Comme dans le cas de Cîteaux, ce sont les circonstances qui importent le plus, à la fois internes à ce qui reste de la congrégation, et externes, relevant davantage de l’actualité nationale : la vente de Cîteaux encore toute fraîche et le constat parallèle d’affaiblissement de la société de Saint-Joseph désormais réduite à peu de choses, l’affaire Dreyfus (citée par les défenseurs de Cœur et de la colonie) et qui reprend assez bien la coupure Mémorial-Tribune 854 , le changement de municipalité, et la réorganisation de Saint-Genest dont Cœur est prié de s’écarter un peu.

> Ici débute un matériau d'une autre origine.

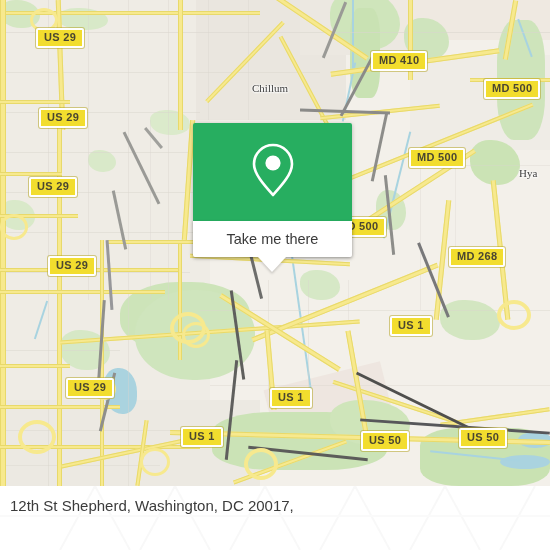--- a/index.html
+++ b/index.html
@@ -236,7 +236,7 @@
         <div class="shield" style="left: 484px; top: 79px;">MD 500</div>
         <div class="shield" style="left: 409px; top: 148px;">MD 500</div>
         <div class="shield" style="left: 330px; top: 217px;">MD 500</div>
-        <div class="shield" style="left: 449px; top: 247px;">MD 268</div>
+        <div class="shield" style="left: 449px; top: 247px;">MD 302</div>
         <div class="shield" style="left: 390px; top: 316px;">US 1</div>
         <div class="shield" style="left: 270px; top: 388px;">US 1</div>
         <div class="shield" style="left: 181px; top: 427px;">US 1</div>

Paradoxalement, ce projet d’écarter Cœur de la direction, antérieur à l’affaire et cohérent avec son abandon de ses actions de la nouvelle Société à ses dirigeants laïcs, désamorce un peu la polémique. Annoncée le 30 juin, mais décidée auparavant, son remplacement à la tête de la maison (les pères Cœur, Rebos et Berjat demeurant comme aumôniers) par un Monsieur Vielly, professeur diplômé de l’école d’agriculture d’Ecully, peut être lue comme un désaveu. Si on y ajoute la petitesse des peines prononcées après des semaines d’agitation, et la décision de la cour d’appel de Lyon en août d’annuler une partie de la procédure, ce qui jette un petit doute sur la façon dont l’enquête a été menée 855 , le résultat est plutôt mitigé, et le conflit sans réel vainqueur.

Notes
836.

Et même le soir d’une vingtaine de gendarmes à cheval.

837.

ADL 85J, L’Affaire de Saint-Genest-Lerpt ; Rapport de la Commission au Conseil d’administration de la Société Anonyme des Fermes-Ecoles, Saint-Etienne, Imprimerie Théolier, 1900, 36 p., p. 18. Le rapport est signé par Ferdinand Courbon et Fernand Philip. Sur un des exemplaires conservés, leurs noms ont étrangement été grattés.

838.

Articles des 3 et 4 juillet 1900.

839.

Articles des 1er et 4 juillet.

840.

30 juin.

841.

25 juillet.

842.

Eric Baratay, art. cit., p. 300.

843.

ADL V539, rapport du préfet au président du Conseil, 8 avril 1904.

844.

ADL V539, 28 juin 1900.

845.

La Tribune Républicaine, 17 juillet.

846.

La Tribune Républicaine, 29 juin. Un cas d’attentat à la pudeur, commis par l’instituteur, est signalé à la colonie du Luc en 1886, apparemment sans suite sur le sort de l’établissement. Le sous-préfet signale alors cependant la déficience du milieu, la mauvaise qualité des gardiens, et surtout, proche de l’angle d’attaque adopté par le Tribune, la promiscuité des enfants et le risque d’une contagion entre les « irrémédiablement gâtés » et ceux « susceptibles d’amendement. » Geoffroy Lacotte, op. cit., p. 105-107.

847.

L’homonymie est troublante, et évoque le titre de la biographie faite par Sartre…

848.

ADL V539, télégramme du 30 juin. ADL 85J, lettre du frère Flavien, 13 avril 1892 : il dit avoir reçu communication d’une confidence faite par le procureur sur le départ, selon laquelle il existe contre Saint-Genest un dossier de 40 cm d’épaisseur, et que son successeur aura de quoi faire fermer la maison et disperser son personnel.

849.

ADL 85J, L’Affaire de Saint-Genest-Lerpt, Rapport de la Commission…, p. 4.

850.

Montgay, Statistiques et faits divers.

851.

Georges Bargeton, op. cit., p. 274-275 ; avocat de formation, il devient en juillet 1901 directeur de l’Administration pénitentiaire.

852.

Comme le demande la loi du 30 octobre 1886, postérieure à l’installation de ladite école.

853.

AMSE 4I3.

854.

Voir le cas de Louis Comte qui est tout : républicain, plus ou moins socialiste, protestant, dreyfusard, fondateur de la Tribune, franc-maçon ; il ne lui manque que d’être Juif pour incarner parfaitement le complot supposé…

855.

Le Mémorial du 9 août évoque des pièces non communiquées, ce qui renforce le parallèle (cette fois apparemment involontaire) avec l’Affaire Dreyfus et lui permet de dénoncer en s’appuyant cette fois sur un acte officiel la persécution dont est victime la colonie. Voir aussi en Annexe 35 l’article du Forézien du 11 août 1900.